Ideologia, eccitazione collettiva e disinteresse sono i pilastri di un fil rouge metodologico che accomuna le criticità appena elencate, plastica inclusa, come anche altre. Risposte semplici per problemi complessi.

E allora facciamola semplice in un altro modo. Tempo fa, sempre Federazione Gomma Plastica ha diffuso una bella infografica che spiegava come la plastica fosse parte quotidiana della nostra vita. Ma in maniera virtuosa e insostituibile. Lasciamo perdere i numeri, che poi si ricasca nel giochino di prima. Per quanto non farebbe male riflettere sul fatto che con le confezioni in plastica si abbatte del 50% lo spreco alimentare, oppure che l’utilizzo delle parti in plastica su un’automobile, in sostituzione dei materiali più pesanti, fa risparmiare al veicolo mediamente 750 litri di carburante nel suo intero ciclo vita. No, facciamo finta che questi dati non abbiamo peso. Concentriamoci piuttosto sulle spiegazioni e sugli esempi a loro supporto. Il casco per la moto è fatto in plastica. Le sacche trasfusionali pure. Ci abbiamo mai pensato?
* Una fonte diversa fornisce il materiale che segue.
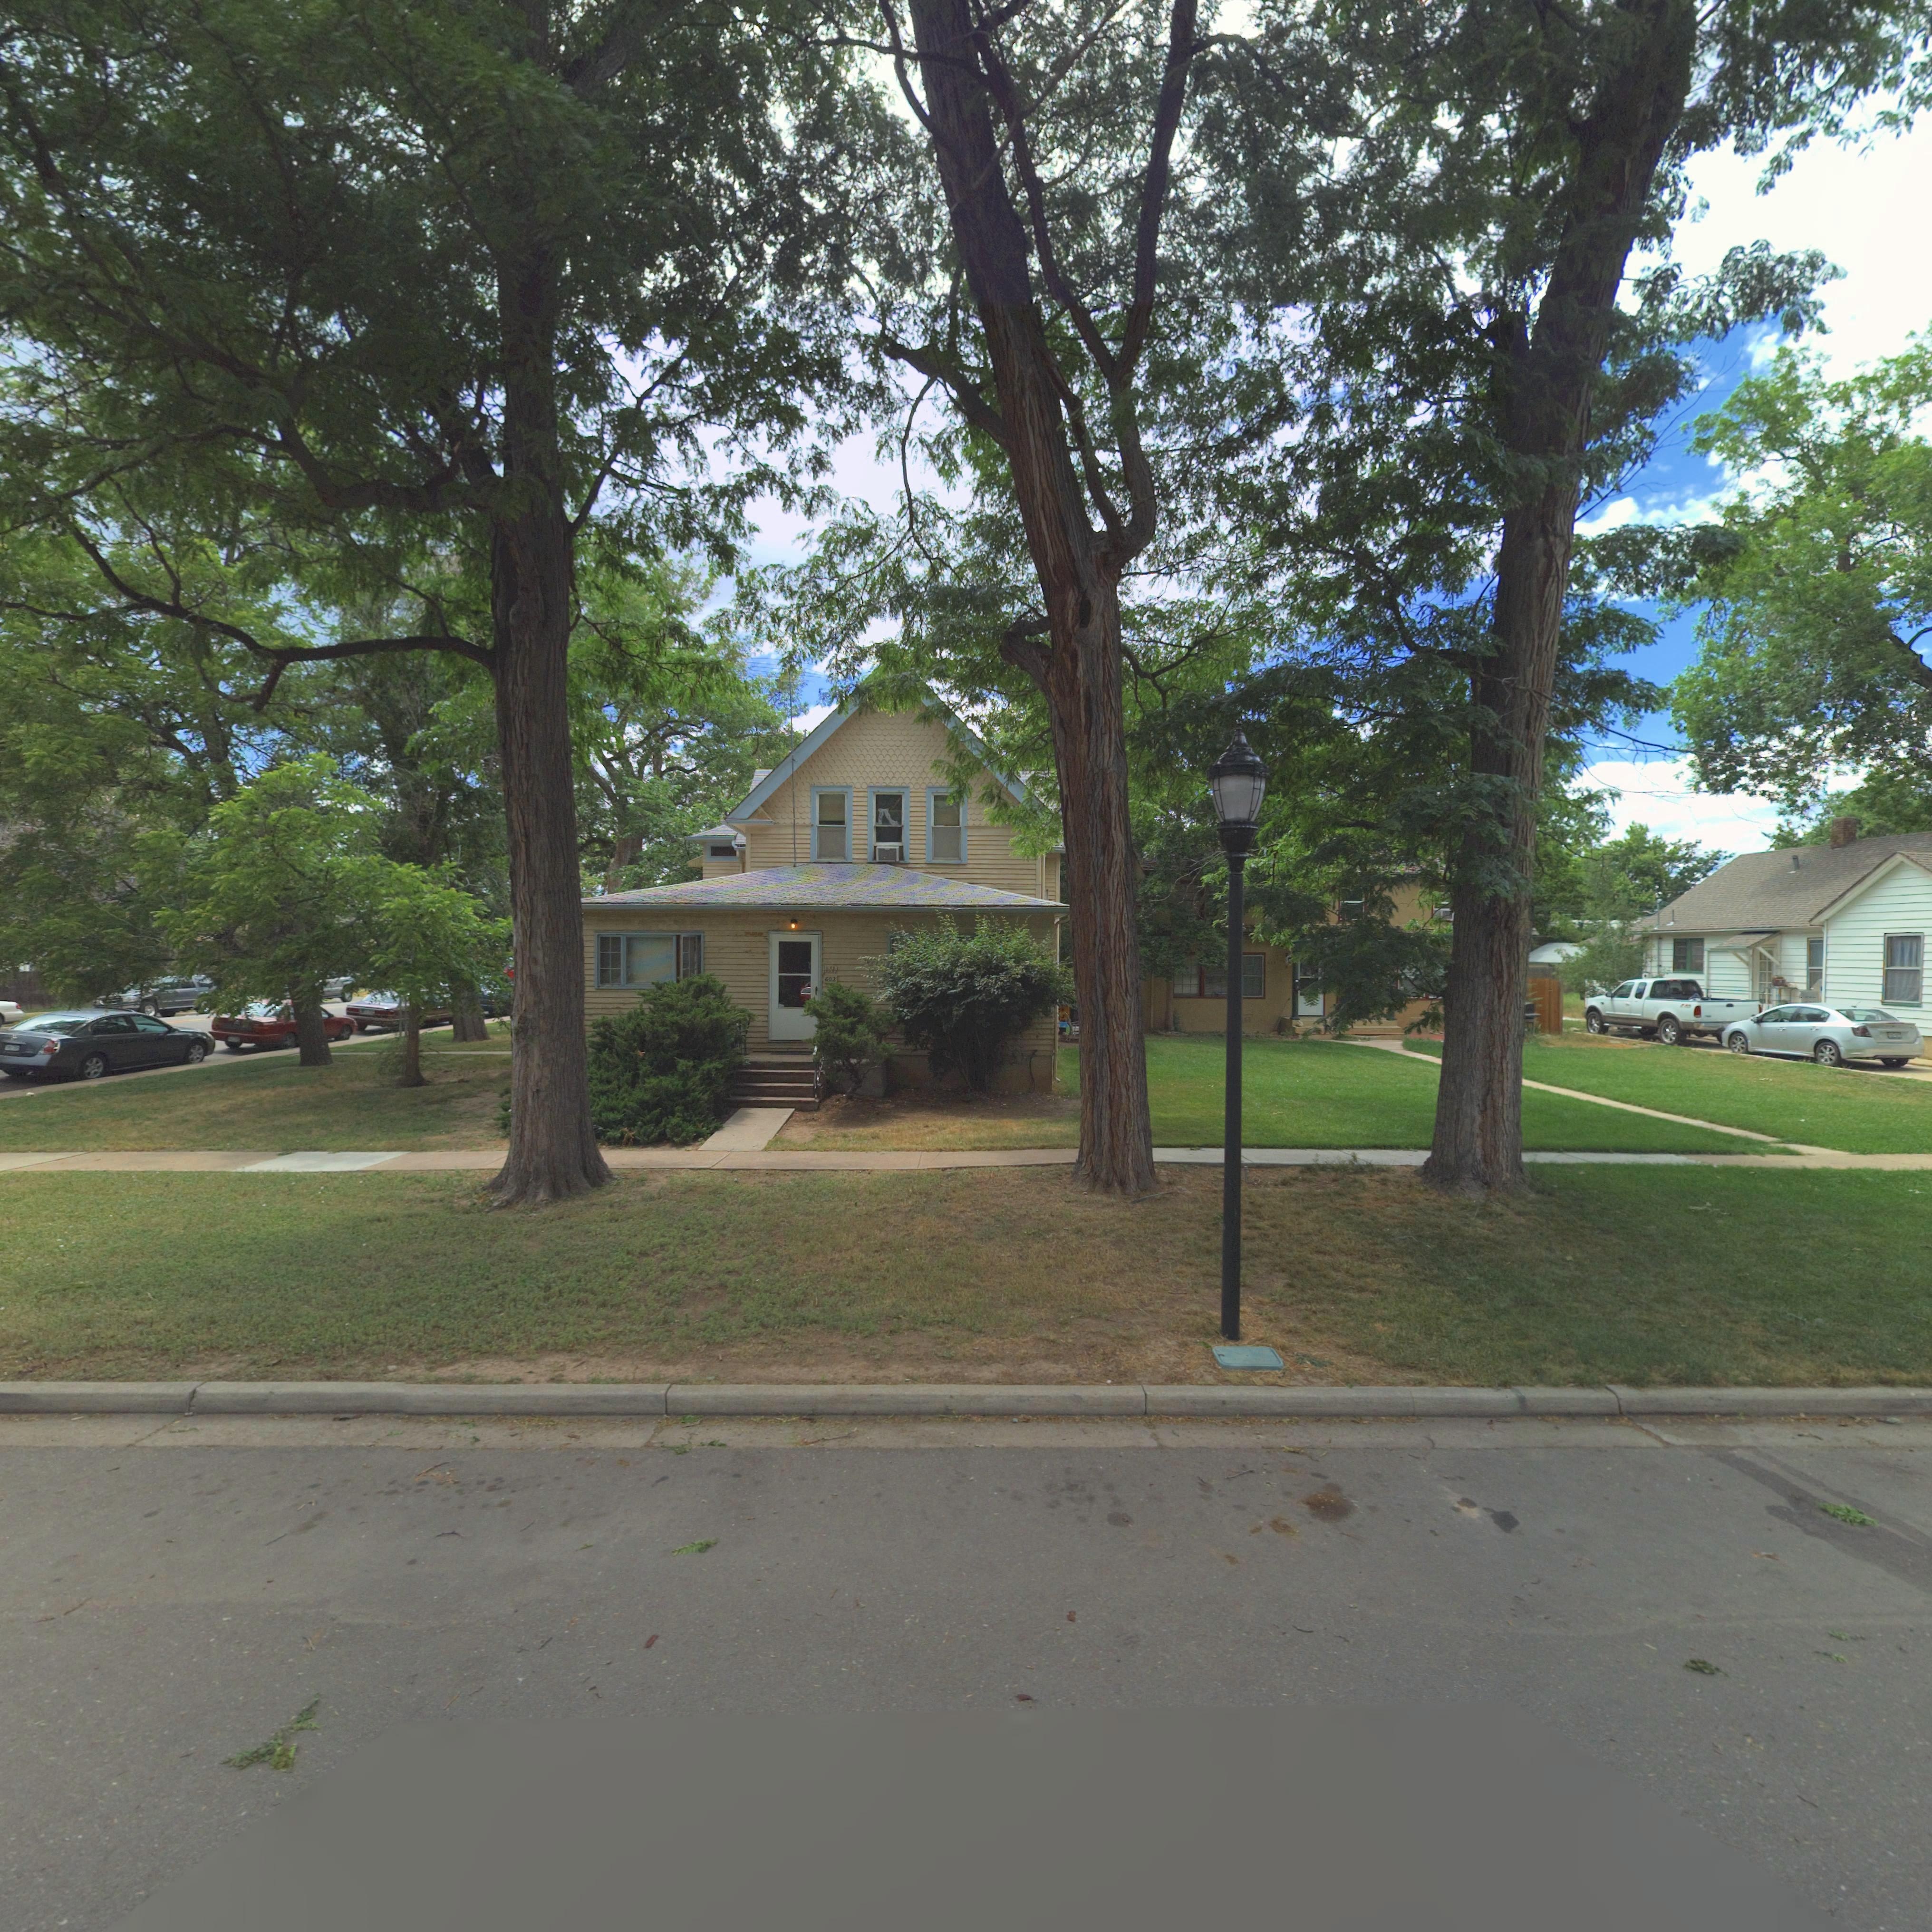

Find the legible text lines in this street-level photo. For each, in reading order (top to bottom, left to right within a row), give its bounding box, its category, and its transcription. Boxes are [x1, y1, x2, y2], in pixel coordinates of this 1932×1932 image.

[824, 976, 836, 982] StreetNumber: 603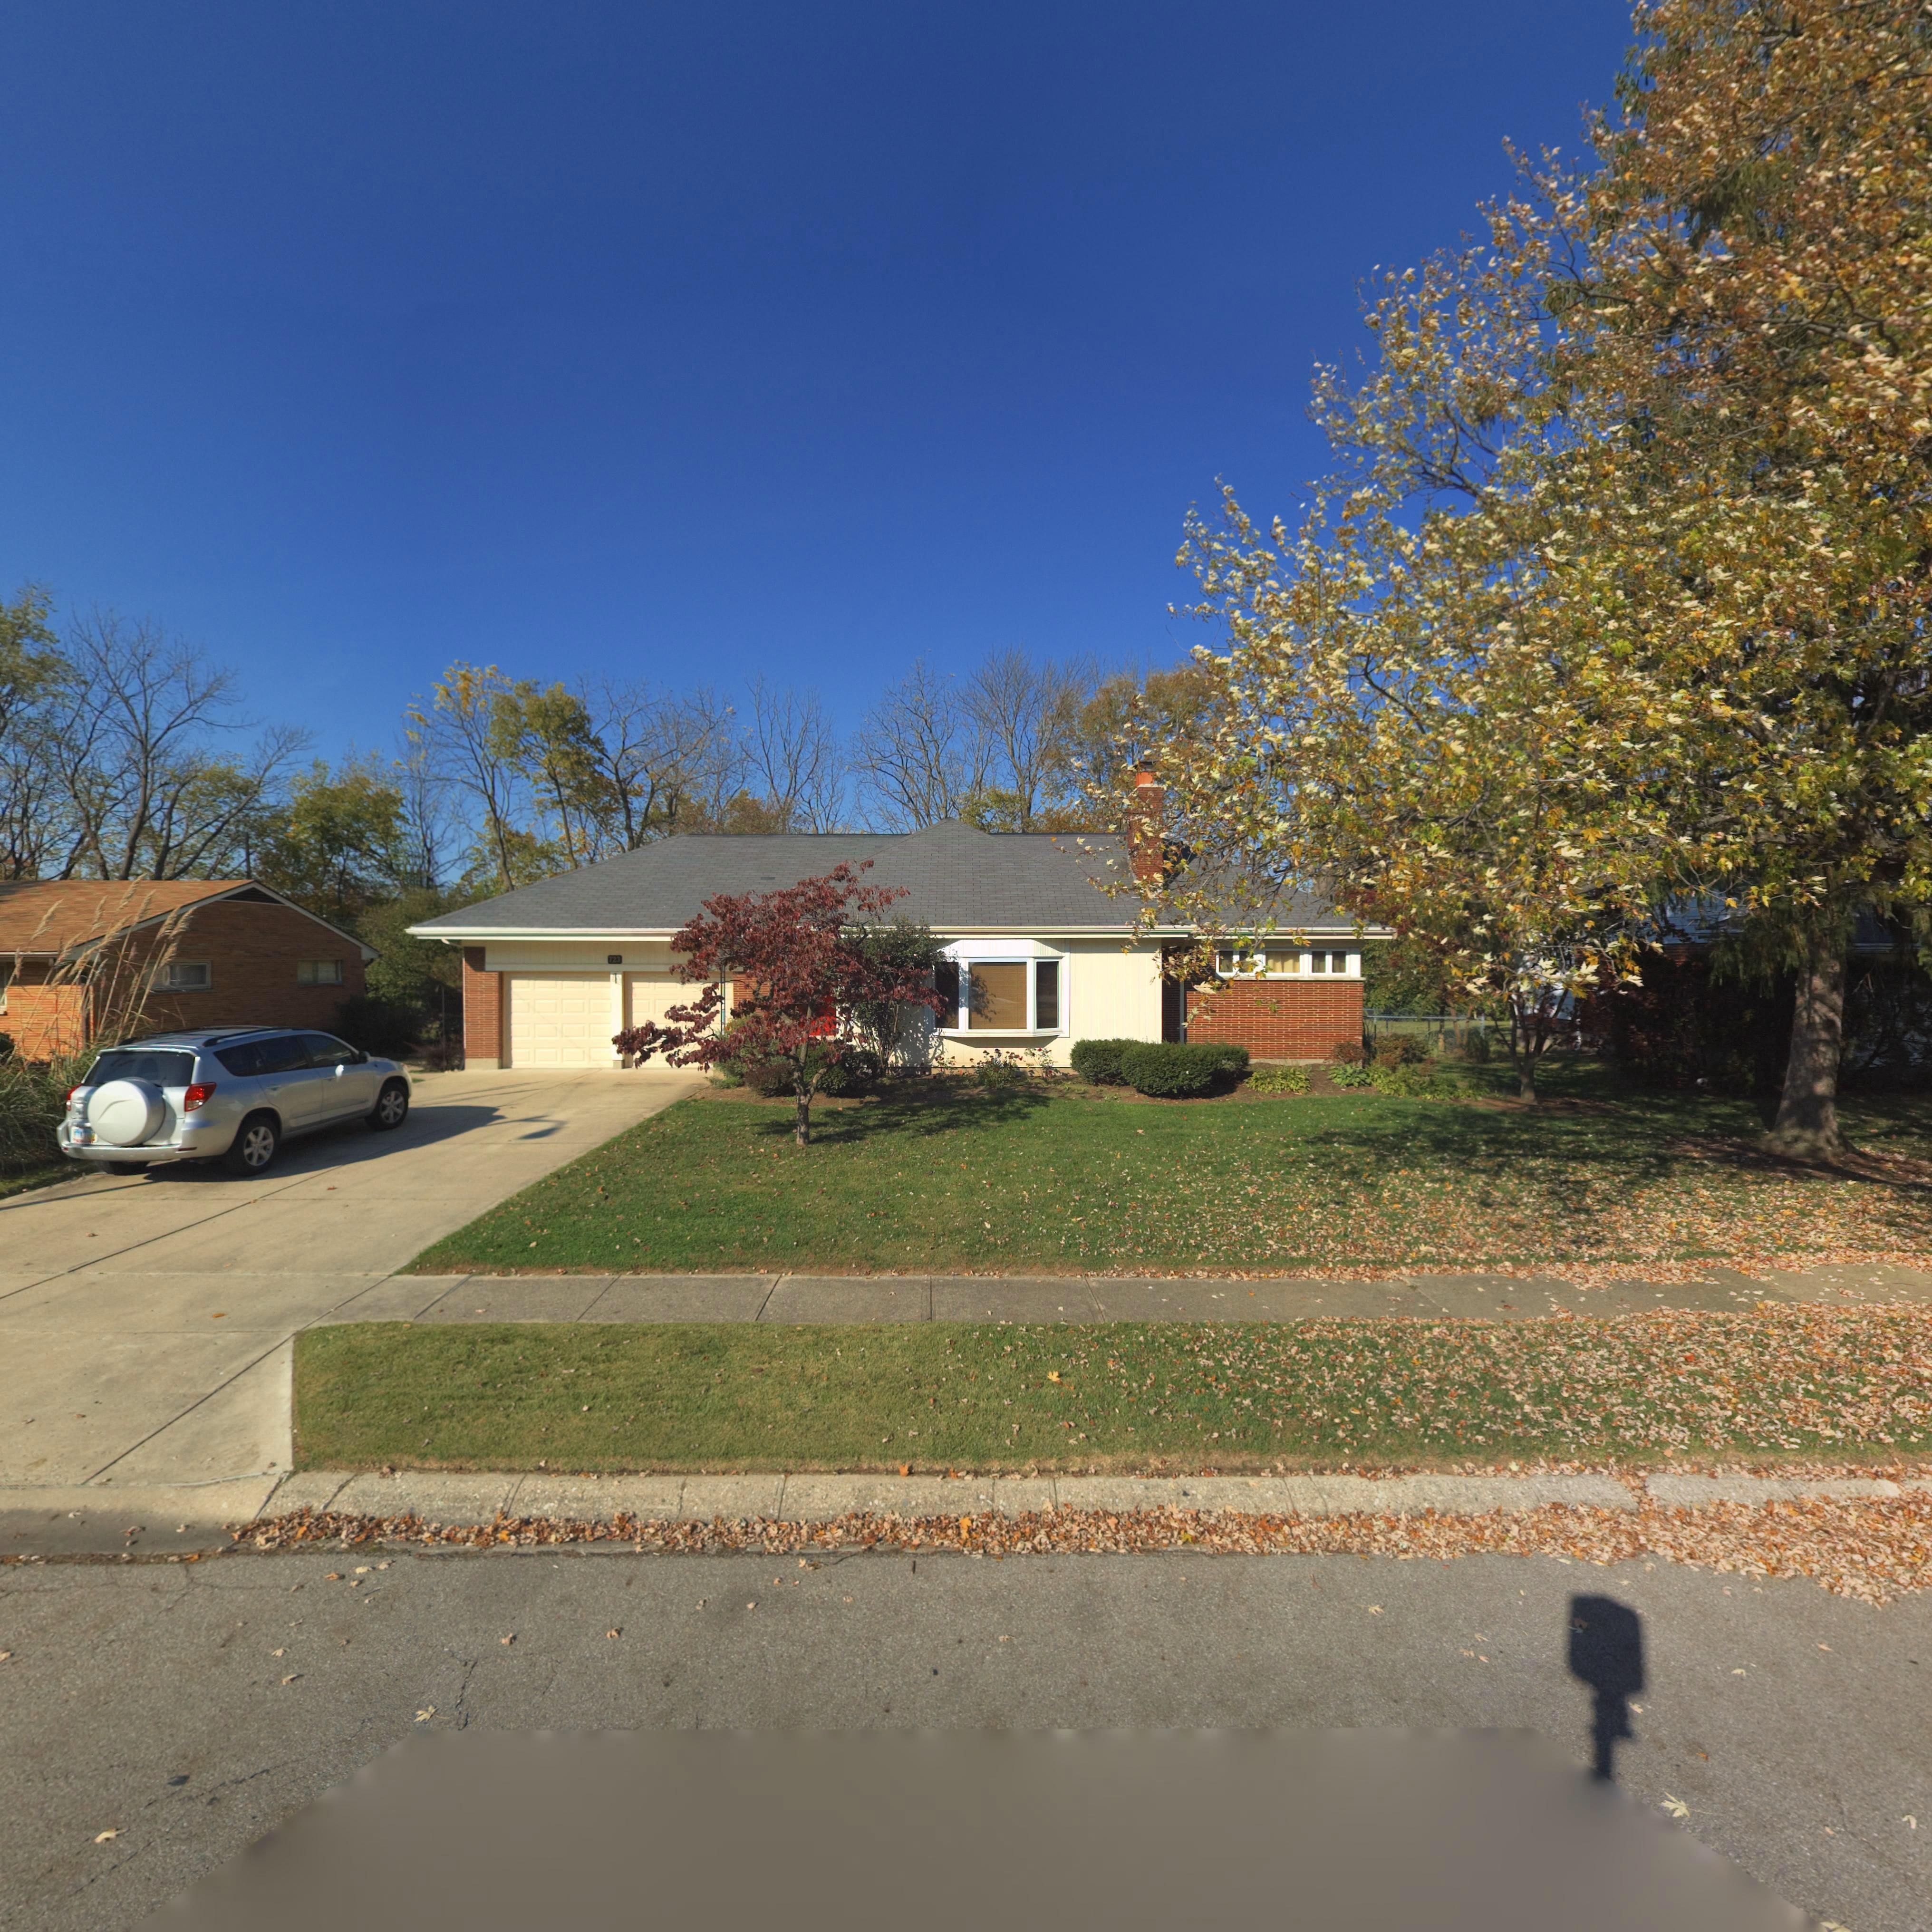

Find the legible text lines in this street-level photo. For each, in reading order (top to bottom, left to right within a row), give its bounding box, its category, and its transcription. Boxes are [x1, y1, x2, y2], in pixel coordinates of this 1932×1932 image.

Il blocco ideologico è un muro di gomma, che non si scalfisce con ragionamenti troppo elevati. La semplicità tratteggia l’ultimo miglio di un ragionamento ideologico. Per questo la controparte si deve adeguare. Serve quindi un’operazione di consapevolezza, di ritorno alla realtà delle cose. Forse ci vuole del tempo. Non è neanche detto che ci si riesca. Non essere ideologici significa non saper nemmeno dispensare certezze. Però è la strada più ragionevole. C’è un problema. C’è chi lo affronta con l’accetta. Nulla ci vieta di fare altrettanto. Ben sapendo che A) la nostra accetta è più affilata; B) siamo anche un filo più esperti. L’airbag della macchina di mio figlio è in plastica. Pure il catetere del nonno! Già, non c’avevo pensato. Vuoi vedere che tutta questa storia della plastic free va un attimo ridimensionata?